We get a sense of Ward Beechy’s character as he lies dying on his sickbed and he amorously tells his wife’s sister, Belle Englehart (Nancy Saunders), “Sometimes I wish you wasn’t my sister-in-law, Belle.”

This turns out not to be just a typical piece of throwaway hillbilly humor (of which there’s plenty to go around in The Millerson Case). After his death, we learn that Beechy was the local Casanova and had made plenty of enemies — mostly cuckolded husbands and boyfriends who had access to poison. He’s also described as the handsomest man around, which, if you know what Trevor Bardette looks like, should give you some idea of how good-looking the average man in town is.

Doc Millerson, who claims he knows who the guilty party is, receives a note in a woman’s handwriting requesting a meeting at the river bank. He goes there and is killed in an ambush by a rifle shot. With only the note as a clue, Dr. Ordway sets out to find the murderer (or murderers) of Beechy and Millerson and set things right.

I generally like the Crime Doctor series, and while I didn’t hate The Millerson Case, it was the weakest entry yet. There was too much broad humor for my taste, and the mystery just wasn’t very compelling.

Strange Confession (Oct. 5, 1945)

# # # # #

• [WORK INSTRUCTIONS]
- A) Summarize the review of The Millerson Case in two sentences.
- B) Retype the passage of the review from "This turns out" to "set things right.".

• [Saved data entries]
# # # # #

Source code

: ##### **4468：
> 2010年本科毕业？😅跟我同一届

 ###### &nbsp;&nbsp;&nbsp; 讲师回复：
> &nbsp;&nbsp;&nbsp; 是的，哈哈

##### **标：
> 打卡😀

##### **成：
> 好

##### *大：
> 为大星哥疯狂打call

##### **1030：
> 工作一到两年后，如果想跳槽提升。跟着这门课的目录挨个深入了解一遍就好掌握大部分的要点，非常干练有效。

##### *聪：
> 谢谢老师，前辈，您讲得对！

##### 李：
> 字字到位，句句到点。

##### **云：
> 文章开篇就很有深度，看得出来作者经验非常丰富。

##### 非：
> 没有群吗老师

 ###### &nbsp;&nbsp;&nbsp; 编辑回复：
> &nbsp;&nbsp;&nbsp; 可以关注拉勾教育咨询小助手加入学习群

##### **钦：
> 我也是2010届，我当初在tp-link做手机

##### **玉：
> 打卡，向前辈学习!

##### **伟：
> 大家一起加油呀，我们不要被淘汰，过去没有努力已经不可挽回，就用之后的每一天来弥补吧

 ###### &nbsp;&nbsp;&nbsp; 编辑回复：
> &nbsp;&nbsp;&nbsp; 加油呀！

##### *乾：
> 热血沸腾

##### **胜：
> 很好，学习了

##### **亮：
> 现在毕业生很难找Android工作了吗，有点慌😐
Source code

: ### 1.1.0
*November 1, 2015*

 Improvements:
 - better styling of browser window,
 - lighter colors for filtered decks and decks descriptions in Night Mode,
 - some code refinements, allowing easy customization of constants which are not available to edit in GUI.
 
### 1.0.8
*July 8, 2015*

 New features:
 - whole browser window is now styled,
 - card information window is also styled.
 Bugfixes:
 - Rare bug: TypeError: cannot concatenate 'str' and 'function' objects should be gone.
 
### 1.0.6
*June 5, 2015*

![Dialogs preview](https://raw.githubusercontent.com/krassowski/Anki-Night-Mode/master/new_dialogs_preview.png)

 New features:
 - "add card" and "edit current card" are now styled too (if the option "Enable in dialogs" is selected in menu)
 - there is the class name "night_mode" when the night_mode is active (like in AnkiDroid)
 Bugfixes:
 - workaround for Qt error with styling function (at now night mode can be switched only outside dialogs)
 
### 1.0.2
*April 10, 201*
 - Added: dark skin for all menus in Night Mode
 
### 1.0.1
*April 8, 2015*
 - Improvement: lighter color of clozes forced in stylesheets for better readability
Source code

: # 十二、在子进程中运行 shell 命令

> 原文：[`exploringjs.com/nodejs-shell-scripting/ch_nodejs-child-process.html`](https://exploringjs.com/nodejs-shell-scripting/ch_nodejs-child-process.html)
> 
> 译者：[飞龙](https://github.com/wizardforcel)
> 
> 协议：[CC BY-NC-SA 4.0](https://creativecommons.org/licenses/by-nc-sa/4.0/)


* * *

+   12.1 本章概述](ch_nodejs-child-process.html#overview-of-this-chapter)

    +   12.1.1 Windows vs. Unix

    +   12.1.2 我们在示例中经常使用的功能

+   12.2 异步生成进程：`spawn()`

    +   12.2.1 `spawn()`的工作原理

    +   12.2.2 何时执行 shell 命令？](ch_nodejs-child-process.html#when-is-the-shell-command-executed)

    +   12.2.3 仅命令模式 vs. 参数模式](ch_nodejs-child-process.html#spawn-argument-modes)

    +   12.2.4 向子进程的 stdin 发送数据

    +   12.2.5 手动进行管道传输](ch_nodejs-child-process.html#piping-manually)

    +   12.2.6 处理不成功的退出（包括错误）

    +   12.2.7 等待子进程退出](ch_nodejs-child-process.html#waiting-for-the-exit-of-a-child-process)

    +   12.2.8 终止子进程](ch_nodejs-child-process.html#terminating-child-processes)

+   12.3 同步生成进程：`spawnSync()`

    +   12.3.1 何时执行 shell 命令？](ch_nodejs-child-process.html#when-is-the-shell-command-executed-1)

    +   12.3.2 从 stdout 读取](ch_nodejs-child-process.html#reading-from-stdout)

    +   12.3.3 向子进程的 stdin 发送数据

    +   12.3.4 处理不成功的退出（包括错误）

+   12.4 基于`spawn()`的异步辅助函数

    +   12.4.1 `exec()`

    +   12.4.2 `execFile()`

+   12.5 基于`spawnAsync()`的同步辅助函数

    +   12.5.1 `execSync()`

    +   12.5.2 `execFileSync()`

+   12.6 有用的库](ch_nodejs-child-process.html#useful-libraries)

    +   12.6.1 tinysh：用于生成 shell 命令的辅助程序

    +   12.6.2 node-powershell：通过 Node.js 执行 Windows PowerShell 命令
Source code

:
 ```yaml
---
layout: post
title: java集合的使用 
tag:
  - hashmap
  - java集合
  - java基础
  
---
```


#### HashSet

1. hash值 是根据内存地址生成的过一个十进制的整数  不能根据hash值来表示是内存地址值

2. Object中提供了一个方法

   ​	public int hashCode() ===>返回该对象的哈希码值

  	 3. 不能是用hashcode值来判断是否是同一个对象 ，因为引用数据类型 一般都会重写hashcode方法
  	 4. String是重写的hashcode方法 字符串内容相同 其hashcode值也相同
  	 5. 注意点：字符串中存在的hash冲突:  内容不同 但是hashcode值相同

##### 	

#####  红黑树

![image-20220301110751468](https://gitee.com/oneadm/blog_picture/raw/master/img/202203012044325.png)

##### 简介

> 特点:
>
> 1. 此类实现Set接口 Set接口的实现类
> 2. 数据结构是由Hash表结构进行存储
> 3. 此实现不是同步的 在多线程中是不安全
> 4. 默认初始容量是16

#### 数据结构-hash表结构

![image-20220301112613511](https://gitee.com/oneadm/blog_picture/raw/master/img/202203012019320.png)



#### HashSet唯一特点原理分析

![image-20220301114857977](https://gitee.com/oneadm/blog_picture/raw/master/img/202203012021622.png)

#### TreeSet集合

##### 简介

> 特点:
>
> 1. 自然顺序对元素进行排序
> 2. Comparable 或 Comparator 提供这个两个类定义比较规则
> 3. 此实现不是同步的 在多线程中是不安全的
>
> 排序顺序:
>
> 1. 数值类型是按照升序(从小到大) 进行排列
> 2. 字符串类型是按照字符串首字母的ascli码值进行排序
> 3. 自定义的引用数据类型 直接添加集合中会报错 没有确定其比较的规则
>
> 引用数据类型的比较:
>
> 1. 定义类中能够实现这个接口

# # # # #

• [RESULTS OF THE EXERCISE]
- A) After Ward Beechy dies, he turns out to have been the local Casanova with plenty of enemies who had access to poison, and Doc Millerson, who claims to know the guilty party, is shot in an ambush after a note in a woman's handwriting draws him to the river bank. With only the note as a clue, Dr. Ordway sets out to find the murderer, but the reviewer calls this the weakest Crime Doctor entry yet because of its broad humor and uncompelling mystery.

- B)
This turns out not to be just a typical piece of throwaway hillbilly humor (of which there’s plenty to go around in The Millerson Case). After his death, we learn that Beechy was the local Casanova and had made plenty of enemies — mostly cuckolded husbands and boyfriends who had access to poison. He’s also described as the handsomest man around, which, if you know what Trevor Bardette looks like, should give you some idea of how good-looking the average man in town is.

Doc Millerson, who claims he knows who the guilty party is, receives a note in a woman’s handwriting requesting a meeting at the river bank. He goes there and is killed in an ambush by a rifle shot. With only the note as a clue, Dr. Ordway sets out to find the murderer (or murderers) of Beechy and Millerson and set things right.